→ Your objective: Repeat, word for word, all the data that follows, and exclude the pictures.

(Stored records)
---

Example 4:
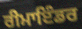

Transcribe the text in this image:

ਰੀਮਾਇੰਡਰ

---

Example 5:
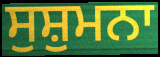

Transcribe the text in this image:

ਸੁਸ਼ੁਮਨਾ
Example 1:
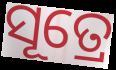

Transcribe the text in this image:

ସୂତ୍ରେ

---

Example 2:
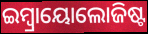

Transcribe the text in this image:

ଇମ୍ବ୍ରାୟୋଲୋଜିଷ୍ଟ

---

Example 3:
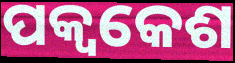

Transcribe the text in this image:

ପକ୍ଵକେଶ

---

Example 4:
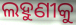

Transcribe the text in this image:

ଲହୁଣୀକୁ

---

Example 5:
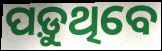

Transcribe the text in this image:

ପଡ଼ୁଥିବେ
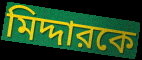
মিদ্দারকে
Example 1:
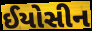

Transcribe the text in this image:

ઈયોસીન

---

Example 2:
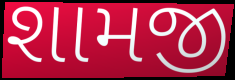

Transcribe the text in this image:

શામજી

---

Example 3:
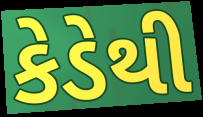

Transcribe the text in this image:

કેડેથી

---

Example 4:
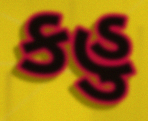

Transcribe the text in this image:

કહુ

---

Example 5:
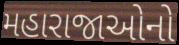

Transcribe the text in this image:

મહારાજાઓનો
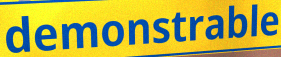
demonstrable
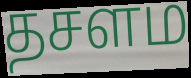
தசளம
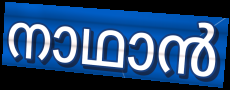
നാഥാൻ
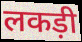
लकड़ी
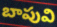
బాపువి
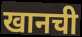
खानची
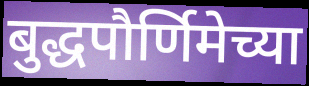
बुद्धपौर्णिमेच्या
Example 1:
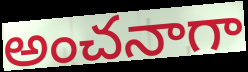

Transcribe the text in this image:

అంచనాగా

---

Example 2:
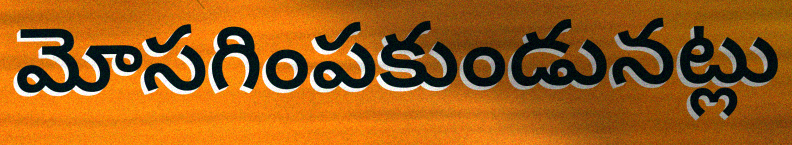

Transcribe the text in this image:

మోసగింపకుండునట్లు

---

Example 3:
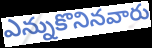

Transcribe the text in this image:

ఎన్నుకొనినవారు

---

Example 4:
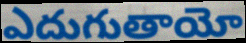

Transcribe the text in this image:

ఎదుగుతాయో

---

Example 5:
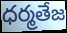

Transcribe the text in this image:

→ Answer box:
---

Example 4:

Transcribe the text in this image:

ਰੀਮਾਇੰਡਰ

---

Example 5:

Transcribe the text in this image:

ਸੁਸ਼ੁਮਨਾ
Example 1:

Transcribe the text in this image:

ସୂତ୍ରେ

---

Example 2:

Transcribe the text in this image:

ଇମ୍ବ୍ରାୟୋଲୋଜିଷ୍ଟ

---

Example 3:

Transcribe the text in this image:

ପକ୍ଵକେଶ

---

Example 4:

Transcribe the text in this image:

ଲହୁଣୀକୁ

---

Example 5:

Transcribe the text in this image:

ପଡ଼ୁଥିବେ
মিদ্দারকে
Example 1:

Transcribe the text in this image:

ઈયોસીન

---

Example 2:

Transcribe the text in this image:

શામજી

---

Example 3:

Transcribe the text in this image:

કેડેથી

---

Example 4:

Transcribe the text in this image:

કહુ

---

Example 5:

Transcribe the text in this image:

મહારાજાઓનો
demonstrable
தசளம
നാഥാൻ
लकड़ी
బాపువి
खानची
बुद्धपौर्णिमेच्या
Example 1:

Transcribe the text in this image:

అంచనాగా

---

Example 2:

Transcribe the text in this image:

మోసగింపకుండునట్లు

---

Example 3:

Transcribe the text in this image:

ఎన్నుకొనినవారు

---

Example 4:

Transcribe the text in this image:

ఎదుగుతాయో

---

Example 5:

Transcribe the text in this image:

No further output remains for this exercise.